The branch length from each taxon to the new internal node is ( 17/2 = 8.5 ).

Next, we compute distances between the new cluster ( (a,b) ) and the remaining taxa. For example, the distance to taxon ( c ) is:

[ D_{(a,b),c} = \frac{D_{ac} + D_{bc}}{2} = \frac{21 + 30}{2} = 25.5 ]

This process is repeated for all remaining taxa, resulting in a reduced distance matrix.

The algorithm then proceeds by repeatedly merging the closest clusters and updating the matrix until a complete tree is obtained.


When merging two clusters, the distance to a third cluster must reflect all pairwise relationships.

If cluster ( A ) contains ( n_A ) taxa and cluster ( B ) contains ( n_B ) taxa, the correct distance to another cluster ( C ) is:

[ D_{(A,B),C} = \frac{n_A D_{A,C} + n_B D_{B,C}}{n_A + n_B} ]

This is a weighted average, ensuring that larger clusters contribute proportionally.

This detail is often overlooked, but it is essential for maintaining consistency in the distance matrix as clusters grow.


A defining feature of UPGMA is that it produces an ultrametric tree.

In such a tree, all leaves are equidistant from the root. This implies that all lineages have evolved for the same amount of time since their common ancestor.

This property reflects the molecular clock assumption, which states that evolutionary changes accumulate at a constant rate over time.

Under this assumption, distance becomes directly proportional to time, and the height of the tree corresponds to divergence times.


In many biological systems, the molecular clock assumption does not hold. Different lineages may evolve at different rates due to varying selective pressures, mutation rates, or population dynamics.

When this happens, UPGMA may produce incorrect tree topologies.

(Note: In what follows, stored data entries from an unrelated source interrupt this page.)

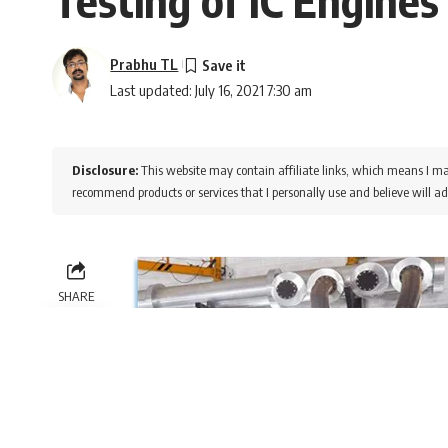
Prabhu TL
Last updated: July 16, 2021 7:30 am
Disclosure:
This website may contain affiliate links, which means I ma
recommend products or services that I personally use and believe will ad
SHARE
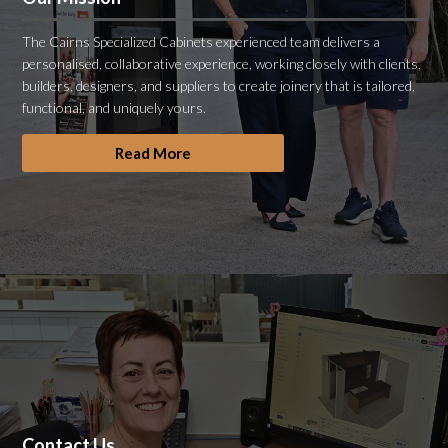
The Cairns Specialized Cabinets experienced team delivers a
personalised, collaborative experience, working closely with clients,
builders, designers, and suppliers to create joinery that is tailored,
functional, and uniquely yours.
Read More
Contact Us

Clusters may be merged based on similarity that reflects rate differences rather than true evolutionary relationships.

This highlights an important limitation of the method. Its simplicity comes at the cost of strong assumptions about the underlying process.


UPGMA illustrates how a simple algorithm can transform distance data into a complete phylogenetic tree.

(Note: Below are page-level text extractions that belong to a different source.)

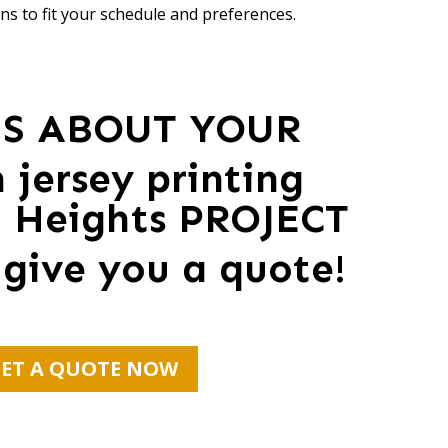
ns to fit your schedule and preferences.
US ABOUT YOUR
 jersey printing
n Heights PROJECT
 give you a quote!
ET A QUOTE NOW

At each step, local decisions are made based on pairwise similarity. These decisions accumulate into a global structure that represents an evolutionary hypothesis.

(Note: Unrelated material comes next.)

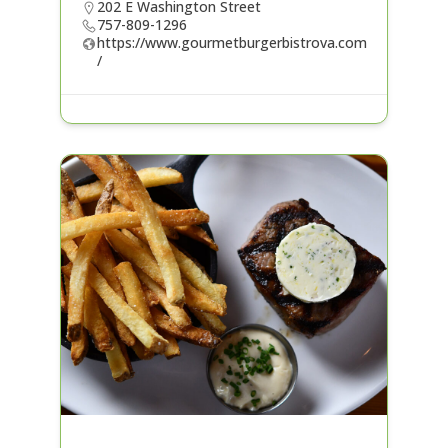
202 E Washington Street
757-809-1296
https://www.gourmetburgerbistrova.com
/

At the same time, the method demonstrates the importance of assumptions. The structure of the resulting tree is not determined solely by the data, but also by the constraints imposed by the model.


UPGMA is a constructive method that builds phylogenetic trees by iteratively merging the closest clusters. It provides an efficient and intuitive approach to tree construction, closely related to hierarchical clustering.

However, its reliance on the molecular clock assumption limits its applicability. When evolutionary rates vary, more flexible methods are required.


  1. How does UPGMA differ from search-based phylogenetic methods?
  2. Why are branch lengths assigned as half the distance between merged clusters?
  3. How are distances updated when clusters are merged?
  4. What is an ultrametric tree?
  5. What biological assumption underlies ultrametric trees?
  6. Why can UPGMA produce incorrect trees when mutation rates vary?